Slide 15: Utilization of STARD 2015
Who can or should use the STARD 2015 list of essential items? Authors can use it to make certain that the report of their diagnostic accuracy study is thorough and complete. They can use the list as a structured guidance when writing the report or they can use it before submitting the report to a journal to make sure that all the essential items are reported, and incorporate those that are missing. Peer reviewers and journal editors can use it to assess the completeness of submitted reports of diagnostic accuracy studies, and identify essential items that are missing.
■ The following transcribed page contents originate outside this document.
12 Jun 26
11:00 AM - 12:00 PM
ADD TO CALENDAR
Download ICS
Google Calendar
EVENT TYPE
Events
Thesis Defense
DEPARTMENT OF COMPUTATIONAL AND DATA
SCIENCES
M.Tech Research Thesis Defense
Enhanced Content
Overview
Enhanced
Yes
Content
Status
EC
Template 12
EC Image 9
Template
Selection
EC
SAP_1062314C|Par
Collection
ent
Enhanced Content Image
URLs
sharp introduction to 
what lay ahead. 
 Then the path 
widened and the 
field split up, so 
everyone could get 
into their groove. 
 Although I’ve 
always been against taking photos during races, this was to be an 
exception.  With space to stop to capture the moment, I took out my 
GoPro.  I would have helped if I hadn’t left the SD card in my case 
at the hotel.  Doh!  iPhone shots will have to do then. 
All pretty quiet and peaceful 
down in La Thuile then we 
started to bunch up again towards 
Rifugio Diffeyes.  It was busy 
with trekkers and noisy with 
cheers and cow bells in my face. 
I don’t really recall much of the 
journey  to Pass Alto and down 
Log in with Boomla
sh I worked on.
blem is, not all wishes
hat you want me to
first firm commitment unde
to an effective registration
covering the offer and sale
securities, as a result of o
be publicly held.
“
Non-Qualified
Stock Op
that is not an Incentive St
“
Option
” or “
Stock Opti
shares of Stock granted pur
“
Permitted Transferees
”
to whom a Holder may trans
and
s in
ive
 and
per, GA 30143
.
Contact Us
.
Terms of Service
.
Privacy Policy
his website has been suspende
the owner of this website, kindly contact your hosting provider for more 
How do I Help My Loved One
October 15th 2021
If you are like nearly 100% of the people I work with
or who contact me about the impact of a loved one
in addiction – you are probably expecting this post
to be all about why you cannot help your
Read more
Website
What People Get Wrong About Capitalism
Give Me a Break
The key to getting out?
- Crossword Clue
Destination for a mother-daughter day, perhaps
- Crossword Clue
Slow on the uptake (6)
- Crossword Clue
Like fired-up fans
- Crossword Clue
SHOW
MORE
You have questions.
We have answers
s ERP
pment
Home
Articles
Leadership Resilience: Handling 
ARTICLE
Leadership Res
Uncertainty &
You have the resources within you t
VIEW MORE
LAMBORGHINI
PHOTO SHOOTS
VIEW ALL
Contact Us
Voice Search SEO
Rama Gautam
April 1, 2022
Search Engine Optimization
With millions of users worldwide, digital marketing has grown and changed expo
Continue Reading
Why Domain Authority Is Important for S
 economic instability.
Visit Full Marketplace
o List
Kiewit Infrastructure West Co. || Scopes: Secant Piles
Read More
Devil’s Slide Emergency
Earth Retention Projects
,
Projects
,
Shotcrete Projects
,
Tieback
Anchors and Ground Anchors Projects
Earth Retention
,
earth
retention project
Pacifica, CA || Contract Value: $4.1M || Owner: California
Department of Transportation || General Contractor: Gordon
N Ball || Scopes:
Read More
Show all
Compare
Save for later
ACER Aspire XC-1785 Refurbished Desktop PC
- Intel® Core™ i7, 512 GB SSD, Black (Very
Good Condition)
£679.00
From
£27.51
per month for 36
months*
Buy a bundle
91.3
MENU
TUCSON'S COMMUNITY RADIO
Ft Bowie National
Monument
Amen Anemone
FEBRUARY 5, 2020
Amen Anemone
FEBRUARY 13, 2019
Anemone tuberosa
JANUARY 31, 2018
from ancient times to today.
What are the advantages of using STARD 2015? If all essential applicable items are reported, the study will be more easily identified, easier to reproduce, and of value to the medical and scientific community. This is likely to improve the visibility and usefulness of study reports, thereby positively influencing its scientific impact. Adherence to reporting guidelines has also been positively associated with citation rates and journal impact factor. More than 200 journals now explicitly endorse STARD, including, for example, Lancet, JAMA, and Clinical Chemistry. This means that these journals require or recommend the use of STARD in their instructions to authors. Clinical Chemistry, for example, reports: “For studies of diagnostic accuracy of tests, complete the STARD Checklist for Evaluations of Diagnostic Accuracy electronically upon submission.”
Slide 16: Conclusions
In conclusion, suboptimal reporting of clinical diagnostic accuracy studies is considered to be one of the major sources of research waste, but one that is 100% preventable. Authors, peer reviewers, and journal editors should make every effort to ensure published study reports are sufficiently informative. STARD 2015 aims to improve the quality of reporting of diagnostic accuracy studies by providing a detailed list of 30 essential items that, if reported, facilitate the identification and reproducibility of the study, the assessment of risk of bias, and maximizes the clinical utility and applicability of the study.
Slide 17: References
Slide 18: Disclosures
Thank you for joining me on this Pearl of Laboratory Medicine on “Optimal Reporting of Diagnostic Accuracy Studies.”